Hotchkiss v. Greenwood
52 U.S. (11 How.) 248 (1850)
Hotchkiss, Davenport, and
Quincy patented the clay doorknob. When Greenwood started making similar
doorknobs, they sued him for infringement.
Greenwood argued that
Hotchkiss' patent was not valid because their invention was not nonobvious.
A lot of people were using
clay knobs for cabinets and things. And people were using doorknobs
made of metal and wood. All Hotchkiss did was match up a standard
doorknob mechanism to a clay knob.
The US Supreme Court found for
Greenwood and invalidated Hotchkiss' patent.

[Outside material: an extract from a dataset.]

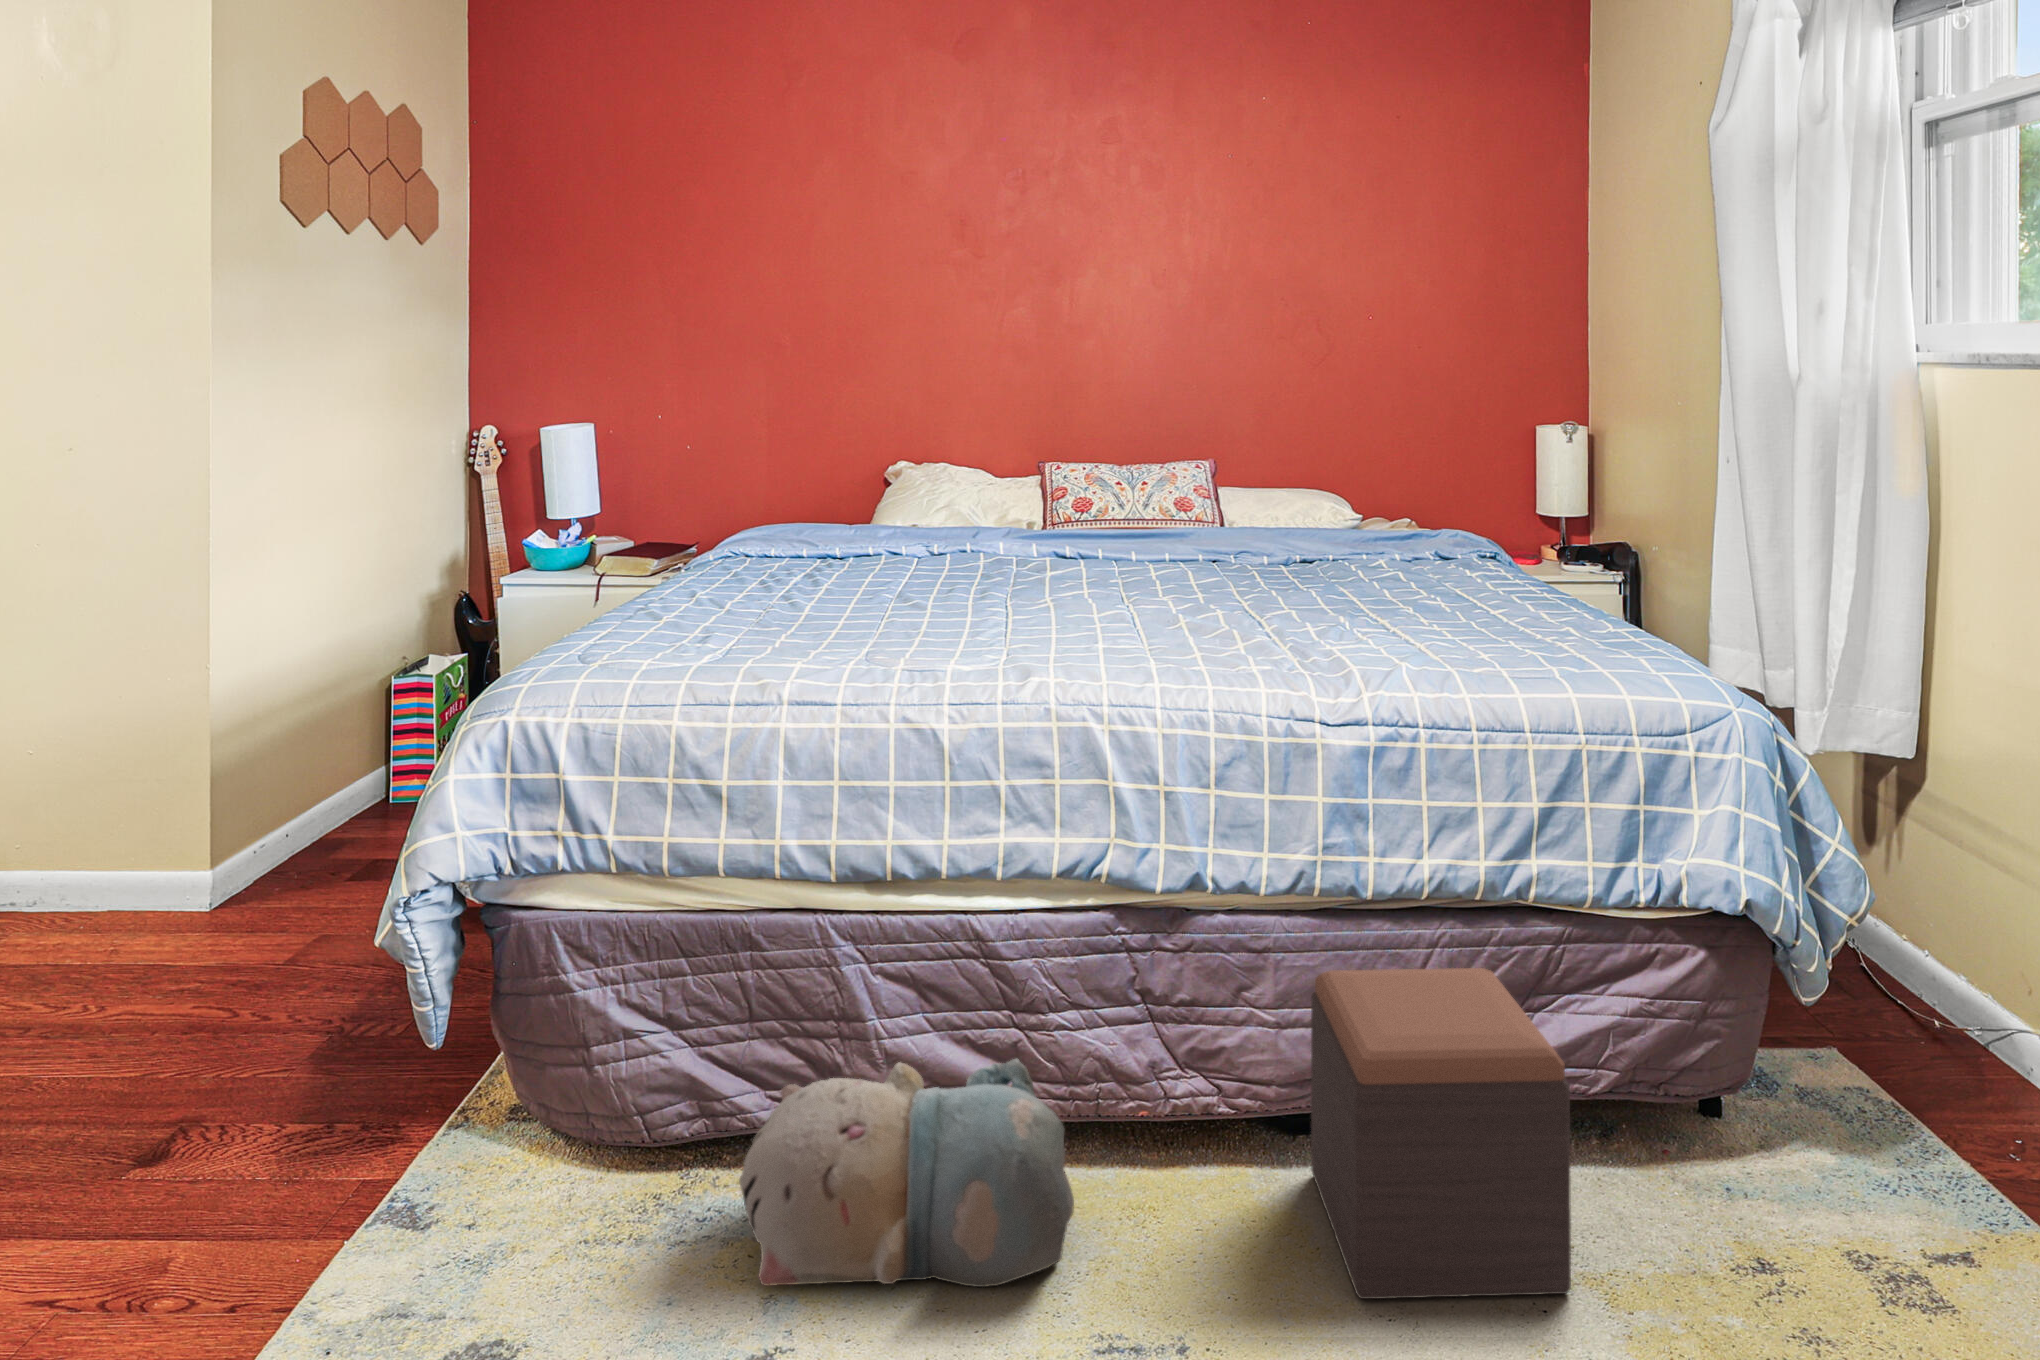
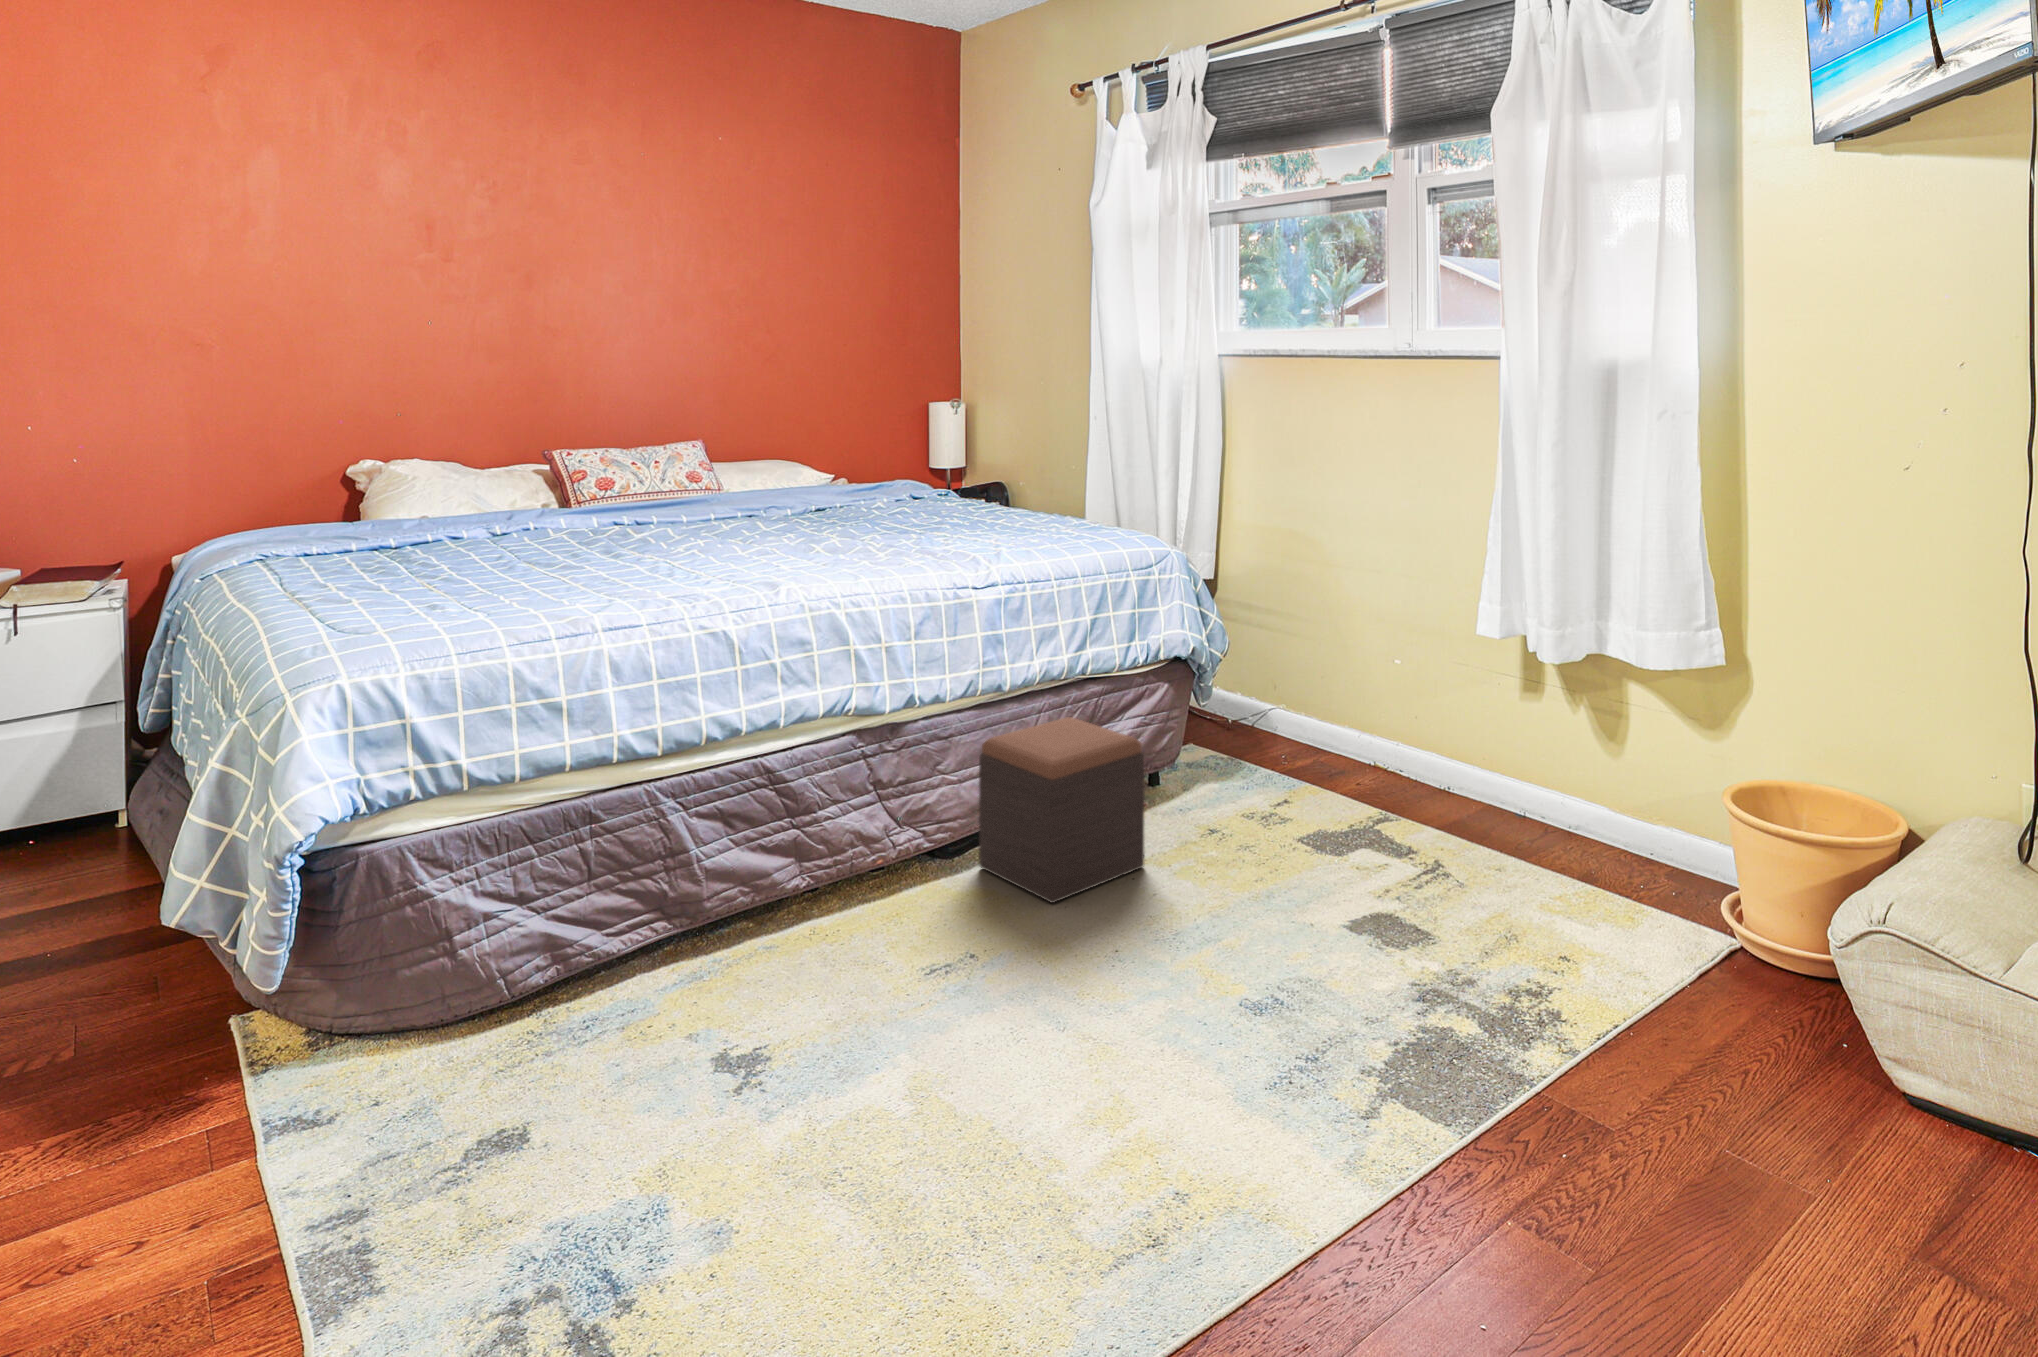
plush toy: present [739,1059,1074,1287] -> none [636,844,889,1026]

The US Supreme Court found
that the idea of using clay to make knobs was not a new idea. Nor was
the general construction of a doorknob a new idea. The only thing that
Hotckiss had done was take a regular doorknob mechanism and substitute a
clay knob for a metal knob. The Court noted that is might make a cheaper
product, it was not fundamentally different from anything currently on
the market and therefore not patentable.
"Unless more ingenuity
and skill in applying the old method of fastening the shank and the knob
were required in the application of it to the clay or porcelain knob
than were possessed by an ordinary mechanic acquainted with the
business, there was an absence of that degree of skill and ingenuity
which constitute essential elements of every invention. In other words,
the improvement is the work of the skilful mechanic, not that of the
This case was the first to
define the concept of nonobviousness,
which basically says that a patent will only be granted to something that
is a novel invention, and not just a minor improvement.
The current standard for nonobviousness is found in 35 U.S.C. §103(a).
Prior to the Patent Act
of 1952, Congress required only novelty
and utility for issuance of
patent, and never created any statutory requirement of nonobviousness.